— Est-ce que tu ne trouves pas ça incroyable ?
Par une fenêtre de ses appartements, Priscille regarde s'éloigner les armées.
À ses côtés se tient Anaïs.
— Tous ces hommes qui marchent au pas. Il y a une forme de beauté dans ce mouvement, ne trouves-tu pas ?
— Ça me fait plutôt peur.
— Peur ? Tu ne dois pas avoir peur : nous sommes dans le camp des plus forts, il ne peut rien nous arriver. Ce sont plutôt les autres qui devraient avoir peur.
— Justement : j'ai peur pour eux.
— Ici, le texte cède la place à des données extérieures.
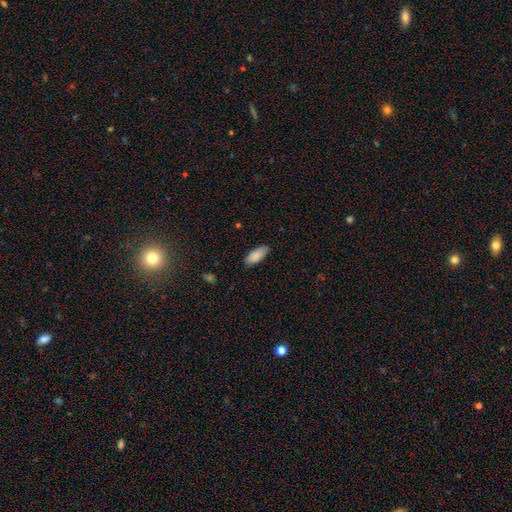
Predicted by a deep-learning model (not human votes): The model was most divided on "how rounded": in between: 84%, cigar-shaped: 15%, round: 2%. More confident: smooth or featured — smooth (88%); merging — none (85%).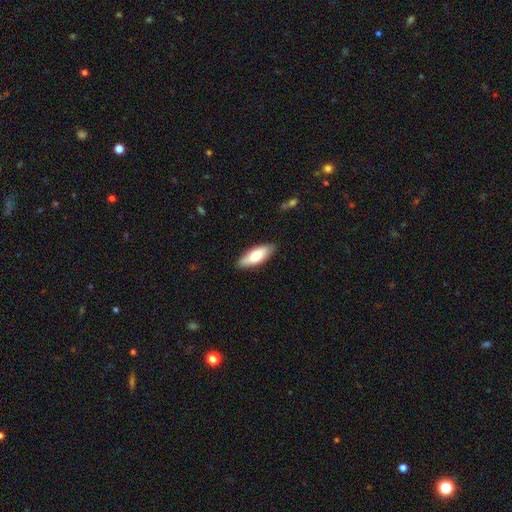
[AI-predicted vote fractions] This is likely a smooth galaxy (72%). How rounded: likely in between (68%). Merging: clearly none (86%).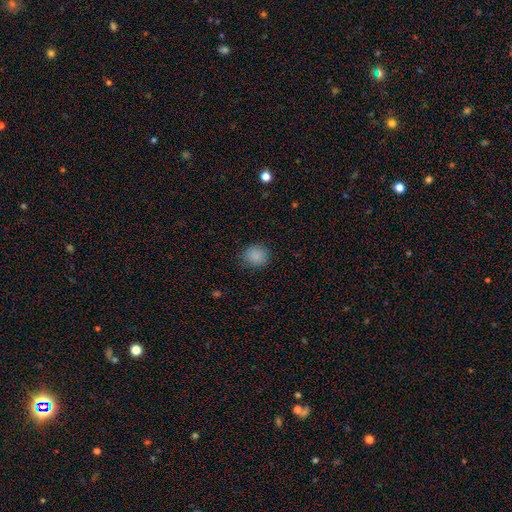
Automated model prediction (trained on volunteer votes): Overall: smooth (86%). How rounded: round (82%). Merging: none (85%).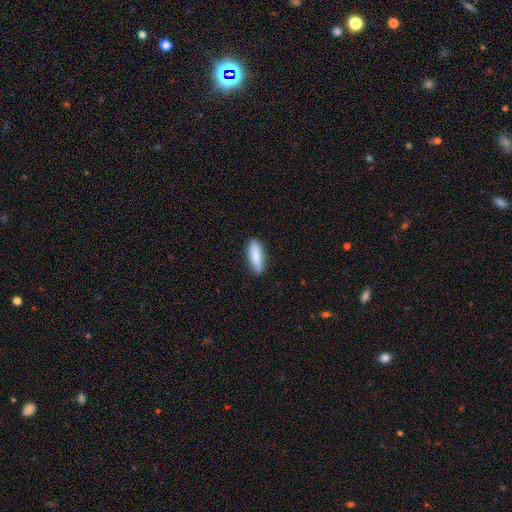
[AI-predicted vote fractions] Smooth or featured?
  - smooth: 86% *
  - featured or disk: 9%
  - star or artifact: 6%
How rounded?
  - in between: 51% *
  - cigar-shaped: 47%
  - round: 2%
Merging?
  - none: 87% *
  - minor disturbance: 10%
  - major disturbance: 2%
  - merger: 1%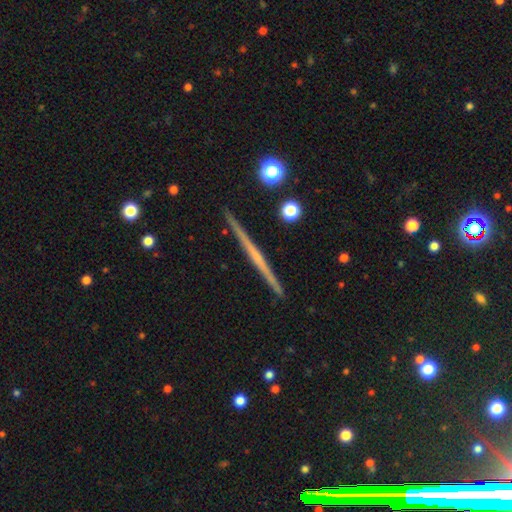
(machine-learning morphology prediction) type=featured or disk (67%); edge-on=yes (98%); edge-on bulge=none (79%); merging=none (91%).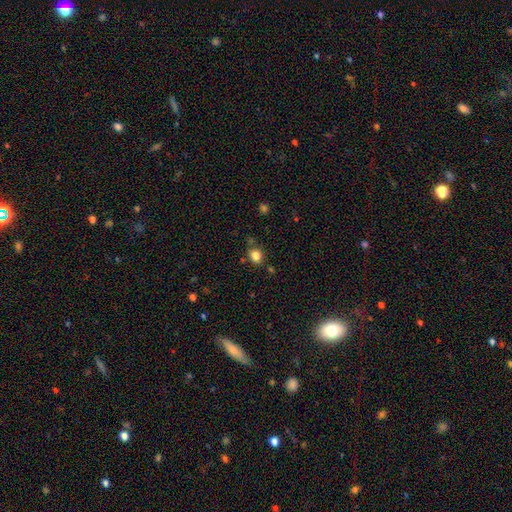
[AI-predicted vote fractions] Smooth or featured: smooth — 82% (star or artifact — 13%)
How rounded: round — 75% (in between — 24%)
Merging: none — 79% (minor disturbance — 13%)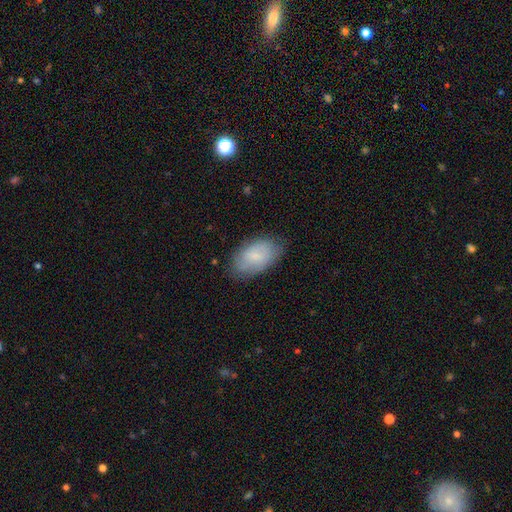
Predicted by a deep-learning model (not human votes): This is likely a smooth galaxy (72%). How rounded: clearly in between (94%). Merging: likely none (76%).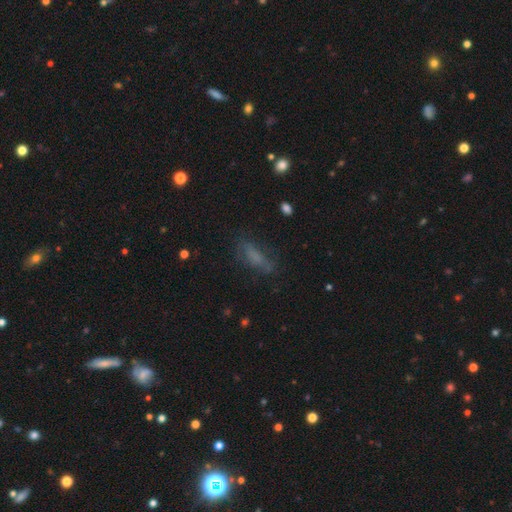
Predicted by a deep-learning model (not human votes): Smooth or featured? smooth (58%)
How rounded? in between (55%)
Merging? none (62%)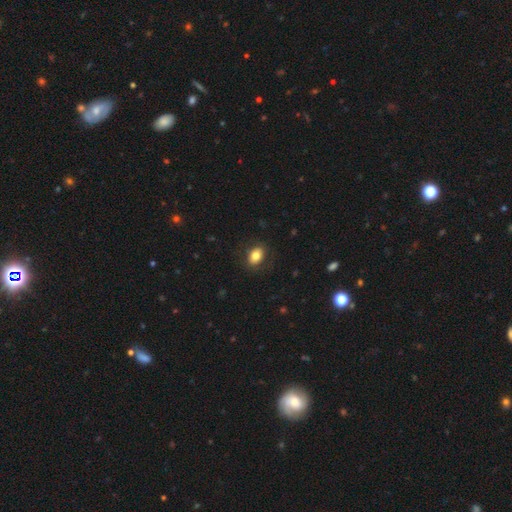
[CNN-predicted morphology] Overall: smooth (81%). How rounded: in between (78%). Merging: none (85%).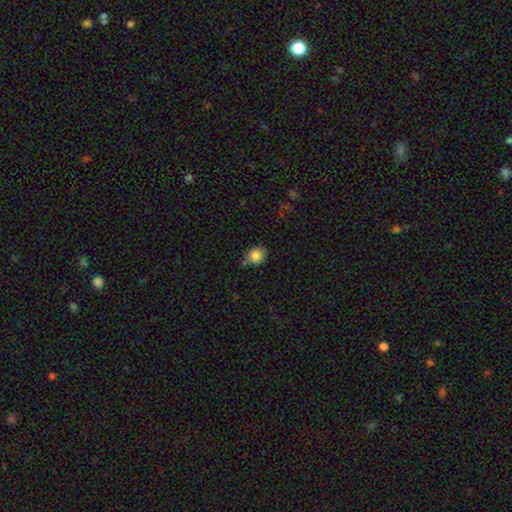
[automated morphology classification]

Tous ces gens qui ne demandent qu'à vivre en paix et qui vont peut-être bientôt se faire massacrer.
— Seuls ceux qui ont la folie de se dresser contre nous subiront les conséquences de leur choix. S'ils ne sont pas assez malins pour se rendre compte que nous sommes les seuls capables de maintenir la paix dans ce monde, tant pis pour eux !
— Mais as-tu pensé à nos familles ?! Qui te dit que Mornglass sera épargné par cette guerre ? Peux-tu imaginer notre royaume ravagé par ces soldats que tu trouves si beaux ?!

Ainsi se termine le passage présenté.